There are several pages in the decision where Justice Roberts discusses the individual mandate and how the Congress does not have the power to regulate non-activity. Within those arguments are footnotes of Justice Ginsberg's dissent such as this little nugget: 4 JUSTICE GINSBURG suggests that at the time the Constitution was framed, to regulate meant, among other things, to require action. Post, at 23 (citing Seven-Sky v. Holder, 661 F. 3d 1, 16 (CADC 2011); brackets and some internal quotation marks omitted). But to reach this conclusion, the case cited by JUSTICE GINSBURG relied on a dictionary in which [t]o order; to command was the fifth-alternative definition of to direct, which was itself the second-alternative definition of to regulate. See Seven-Sky, supra, at 16 (citing S. Johnson, Dictionary of the English Language (4th ed. 1773) (reprinted 1978)). It is unlikely that the Framers had such an obscure meaning in mind whenthey used the word regulate. Far more commonly, [t]o regulatemeant [t]o adjust by rule or method, which presupposes something to adjust. 2 Johnson, supra, at 1619; see also Gibbons, 9 Wheat., at 196 (defining the commerce power as the power to prescribe the rule by which commerce is to be governed).
And this: 6In an attempt to recast the individual mandate as a regulation of commercial activity, JUSTICE GINSBURG suggests that [a]n individualwho opts not to purchase insurance from a private insurer can be seen as actively selecting another form of insurance: self-insurance. Post, at 26. But self-insurance is, in this context, nothing more than a description of the failure to purchase insurance. Individuals are no more activ[e] in the self-insurance market when they fail to purchase insurance, ibid., than they are active in the rest market when doing nothing.
Justice Roberts clearly takes issue with her arguments. Ginsberg is desperate to justify the individual mandate and Roberts is not having it.
It may be semantics, but Roberts gets around his distaste for the individual mandate by referring to it as a tax, and it's clear in his writing that he believes Congress does not have the power to force activity.

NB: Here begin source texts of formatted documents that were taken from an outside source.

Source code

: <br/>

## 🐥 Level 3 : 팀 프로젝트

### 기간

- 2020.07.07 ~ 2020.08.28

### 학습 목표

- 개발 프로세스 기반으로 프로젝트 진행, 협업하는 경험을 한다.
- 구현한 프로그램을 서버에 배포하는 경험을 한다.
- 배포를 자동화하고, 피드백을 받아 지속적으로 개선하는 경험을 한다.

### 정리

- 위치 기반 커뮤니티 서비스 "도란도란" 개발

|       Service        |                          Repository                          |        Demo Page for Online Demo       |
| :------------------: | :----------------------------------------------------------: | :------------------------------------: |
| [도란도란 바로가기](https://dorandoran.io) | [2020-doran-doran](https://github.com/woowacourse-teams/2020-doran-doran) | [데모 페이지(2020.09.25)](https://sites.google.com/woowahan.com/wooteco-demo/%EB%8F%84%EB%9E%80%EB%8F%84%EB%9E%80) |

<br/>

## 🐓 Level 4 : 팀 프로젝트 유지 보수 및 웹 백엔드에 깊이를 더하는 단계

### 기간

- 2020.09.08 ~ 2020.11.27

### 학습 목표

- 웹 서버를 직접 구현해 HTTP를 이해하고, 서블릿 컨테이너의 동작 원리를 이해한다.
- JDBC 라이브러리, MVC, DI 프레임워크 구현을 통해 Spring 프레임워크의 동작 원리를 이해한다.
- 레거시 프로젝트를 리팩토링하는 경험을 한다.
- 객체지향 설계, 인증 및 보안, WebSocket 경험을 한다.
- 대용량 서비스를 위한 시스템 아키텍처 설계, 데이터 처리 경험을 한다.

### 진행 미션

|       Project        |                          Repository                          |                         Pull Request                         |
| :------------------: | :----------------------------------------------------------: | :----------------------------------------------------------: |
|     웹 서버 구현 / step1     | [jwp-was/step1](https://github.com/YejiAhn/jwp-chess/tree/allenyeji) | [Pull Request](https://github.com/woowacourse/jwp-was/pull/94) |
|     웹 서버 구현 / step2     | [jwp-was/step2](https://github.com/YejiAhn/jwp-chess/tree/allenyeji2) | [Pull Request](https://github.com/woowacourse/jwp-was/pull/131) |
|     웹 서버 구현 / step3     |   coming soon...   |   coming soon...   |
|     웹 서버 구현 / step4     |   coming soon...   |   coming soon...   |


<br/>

Unfortunately, it makes no difference what he chooses to call it regarding it's effect on us. The way I read it, the Affordable Health Care Act was deemed Constitutional by calling the funding mechanism a tax, not by declaring the individual mandate Constitutional.
How fortunate for you. So even if "the way you read it" isn't "the way it's supposed to be read" then you're always going to be right, aren't you.